TRY IT
The entries are to be printed again word for word, but no picture may appear.
+ + + + + + +
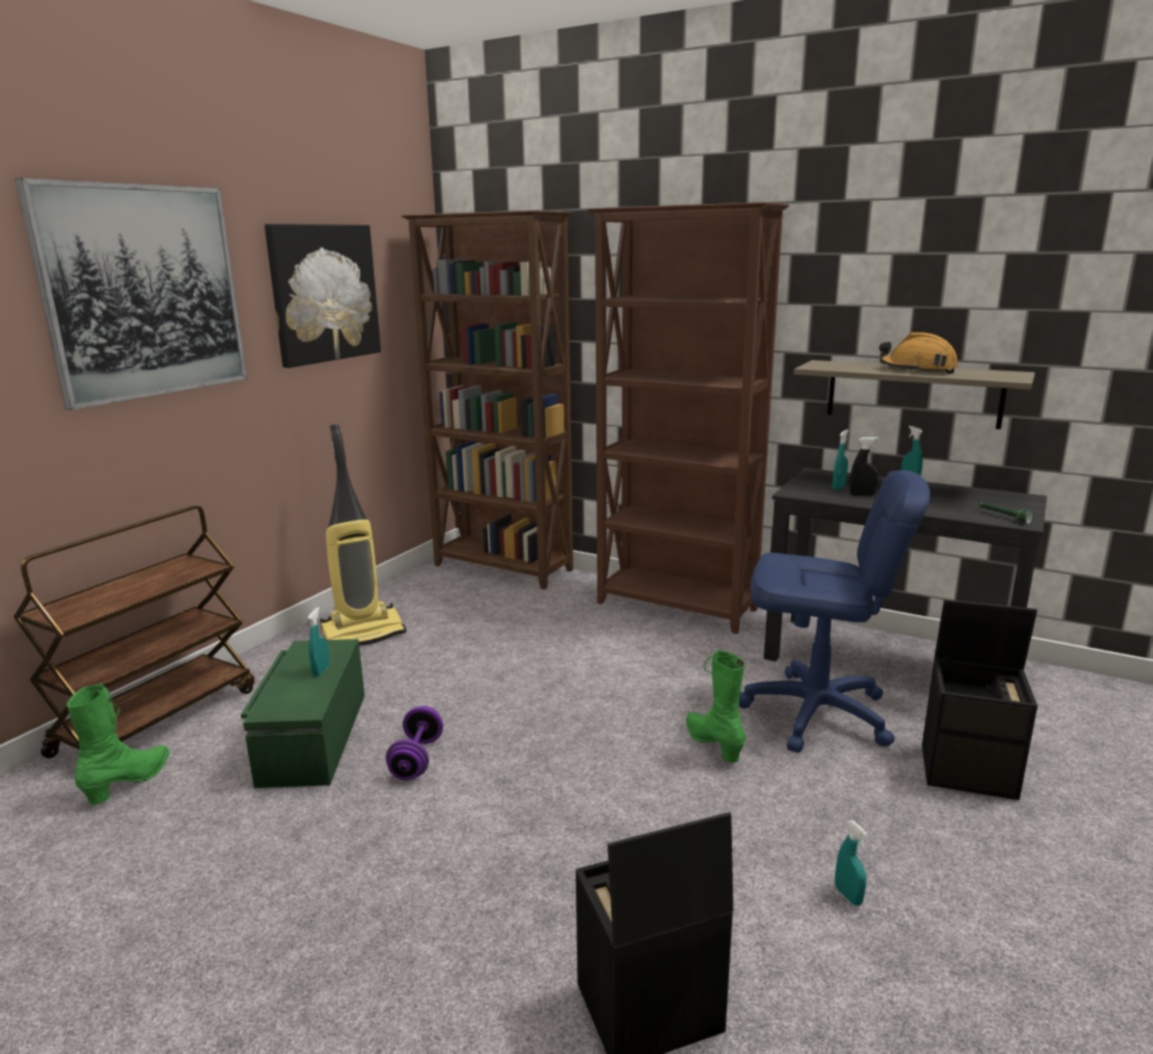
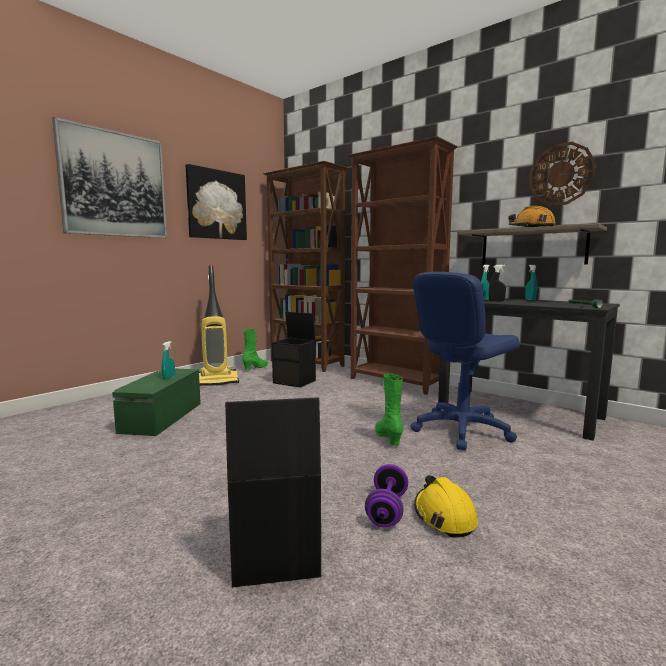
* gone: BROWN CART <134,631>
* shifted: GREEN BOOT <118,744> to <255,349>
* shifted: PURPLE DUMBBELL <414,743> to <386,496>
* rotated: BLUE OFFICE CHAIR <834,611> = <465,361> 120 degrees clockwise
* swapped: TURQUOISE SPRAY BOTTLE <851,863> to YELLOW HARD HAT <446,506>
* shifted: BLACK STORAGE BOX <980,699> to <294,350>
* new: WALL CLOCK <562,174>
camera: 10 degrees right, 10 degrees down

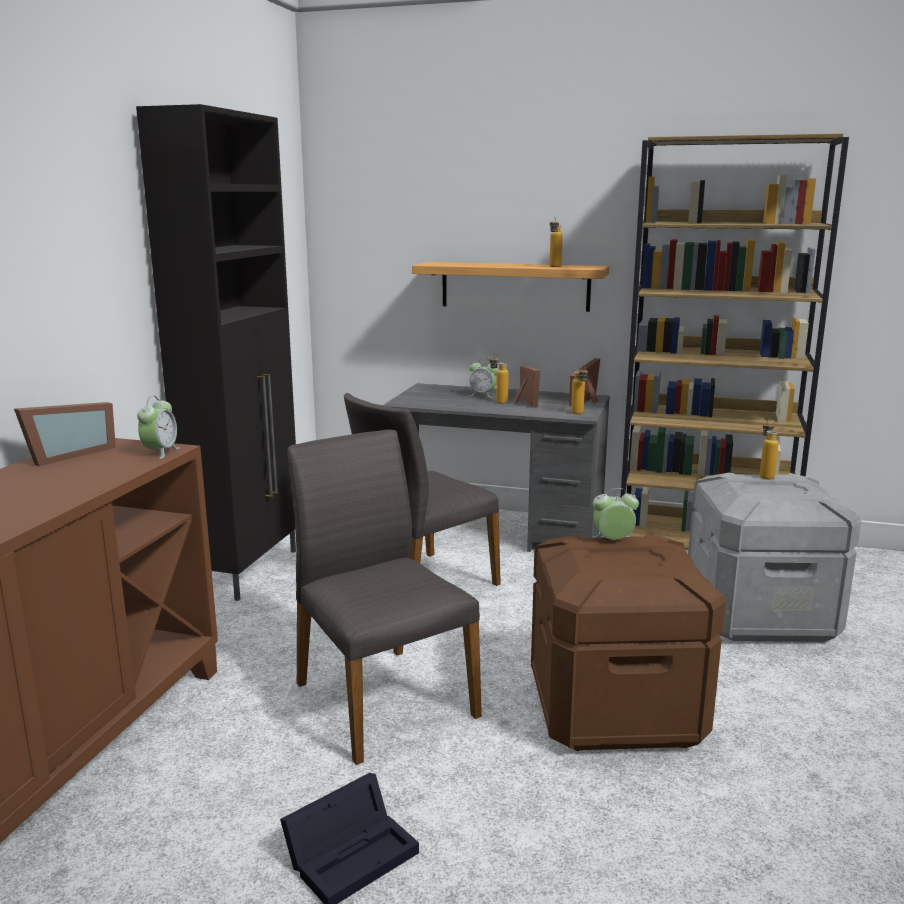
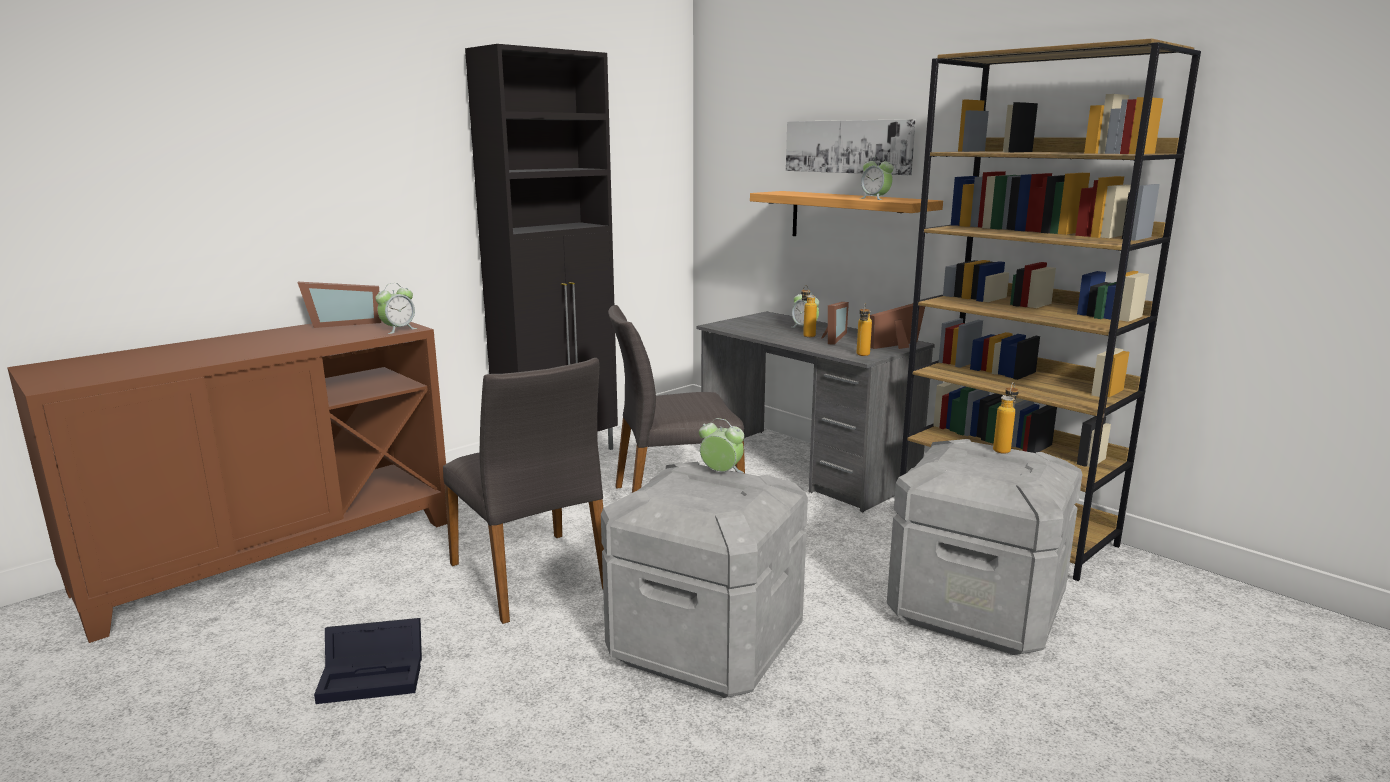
* rotated: GREY CHAIR <384,597> = <523,491> 150 degrees clockwise
* repainted: BROWN STORAGE BOX <628,642> to GREY STORAGE BOX <704,580>
* swapped: BOTTLE <556,241> to ALARM CLOCK <876,178>
* new: PICTURE <851,147>
camera: 30 degrees right, 0 degrees up

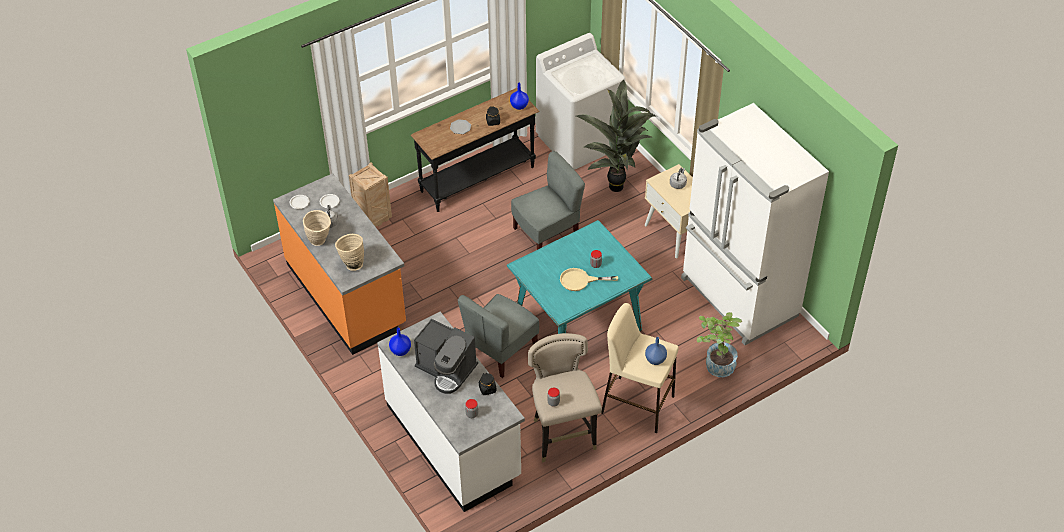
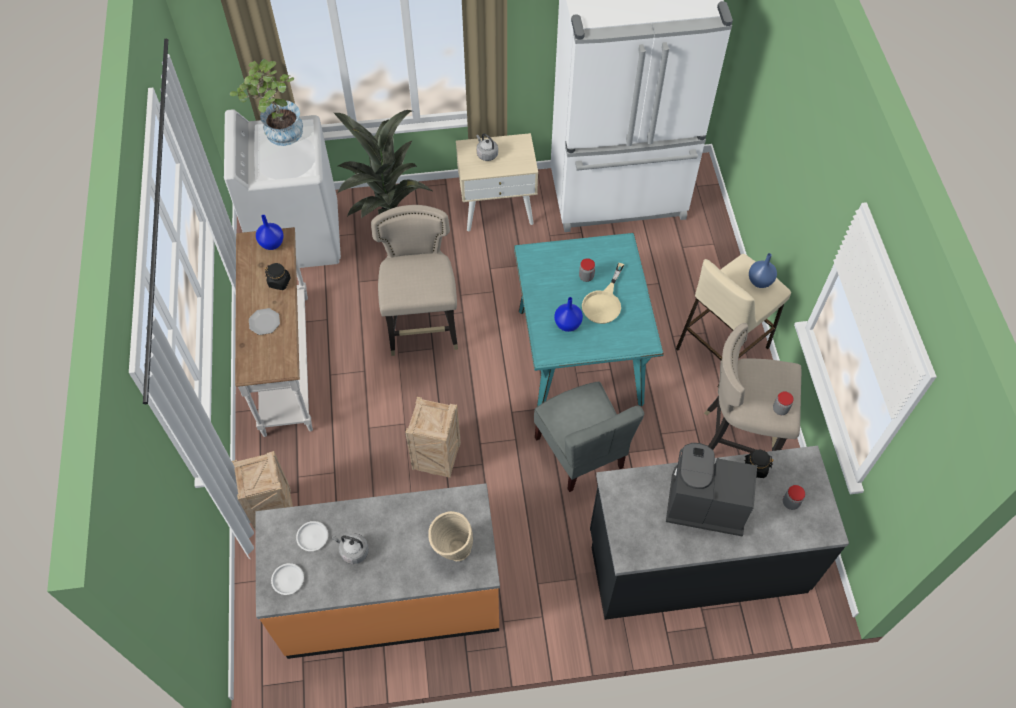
* gone: BEIGE VASE <317,228>
* repainted: WHITE COUNTER <451,412> to BLACK COUNTER <719,533>
* shifted: BLUE VASE <400,342> to <568,314>
* repainted: BLACK CONSOLE TABLE <475,150> to WHITE CONSOLE TABLE <274,332>
* rotated: COFFEE MACHINE <446,356> = <711,490> 135 degrees counterclockwise
* swapped: GREY CHAIR <548,200> to BEIGE STOOL <414,280>
* shifted: POTTED PLANT <719,344> to <266,102>
* new: CRATE <433,437>
camera: 65 degrees left, 10 degrees up

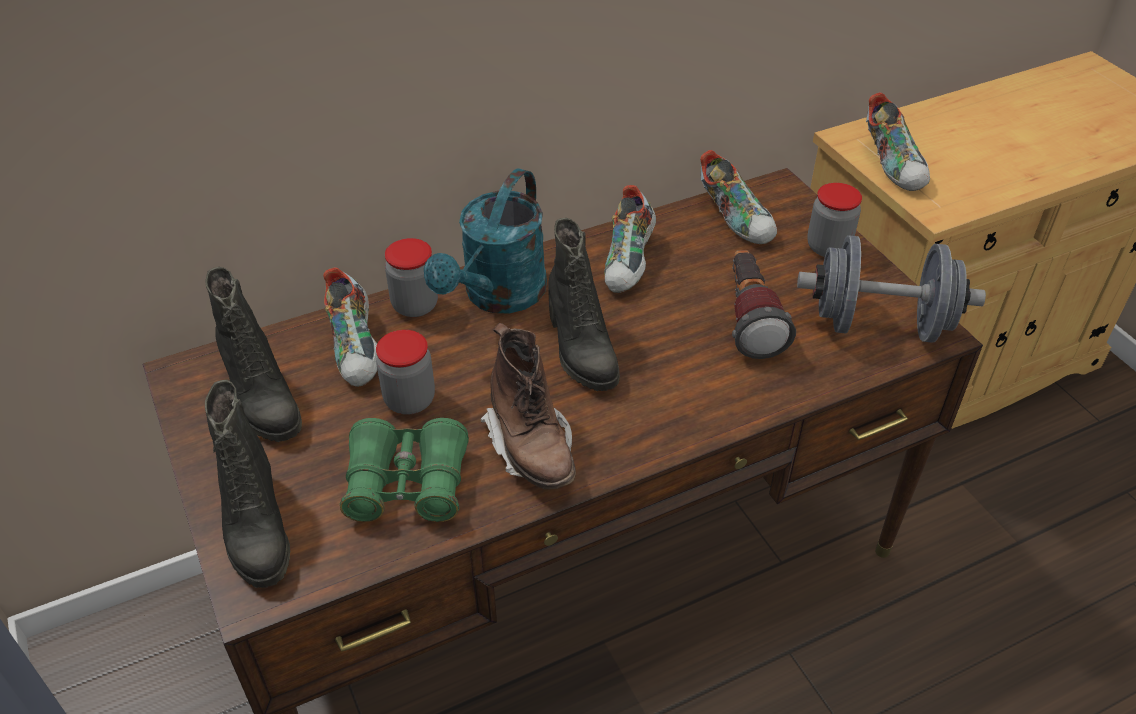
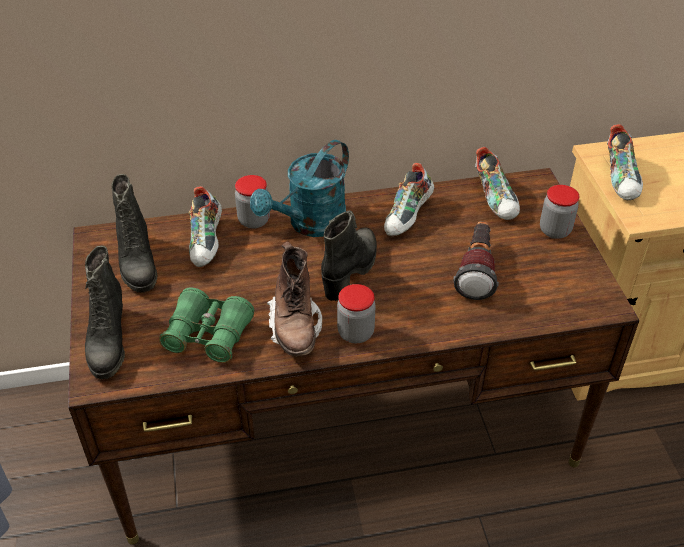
* shifted: JAR <405,372> to <356,314>
* rotated: BLACK BOOT <584,304> = <349,256> 150 degrees counterclockwise
* gone: GREY DUMBBELL <891,289>
camera: 15 degrees right, 0 degrees up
+ + + + + + +
WRITTEN REPLY
* gone: BROWN CART <134,631>
* shifted: GREEN BOOT <118,744> to <255,349>
* shifted: PURPLE DUMBBELL <414,743> to <386,496>
* rotated: BLUE OFFICE CHAIR <834,611> = <465,361> 120 degrees clockwise
* swapped: TURQUOISE SPRAY BOTTLE <851,863> to YELLOW HARD HAT <446,506>
* shifted: BLACK STORAGE BOX <980,699> to <294,350>
* new: WALL CLOCK <562,174>
camera: 10 degrees right, 10 degrees down

* rotated: GREY CHAIR <384,597> = <523,491> 150 degrees clockwise
* repainted: BROWN STORAGE BOX <628,642> to GREY STORAGE BOX <704,580>
* swapped: BOTTLE <556,241> to ALARM CLOCK <876,178>
* new: PICTURE <851,147>
camera: 30 degrees right, 0 degrees up

* gone: BEIGE VASE <317,228>
* repainted: WHITE COUNTER <451,412> to BLACK COUNTER <719,533>
* shifted: BLUE VASE <400,342> to <568,314>
* repainted: BLACK CONSOLE TABLE <475,150> to WHITE CONSOLE TABLE <274,332>
* rotated: COFFEE MACHINE <446,356> = <711,490> 135 degrees counterclockwise
* swapped: GREY CHAIR <548,200> to BEIGE STOOL <414,280>
* shifted: POTTED PLANT <719,344> to <266,102>
* new: CRATE <433,437>
camera: 65 degrees left, 10 degrees up

* shifted: JAR <405,372> to <356,314>
* rotated: BLACK BOOT <584,304> = <349,256> 150 degrees counterclockwise
* gone: GREY DUMBBELL <891,289>
camera: 15 degrees right, 0 degrees up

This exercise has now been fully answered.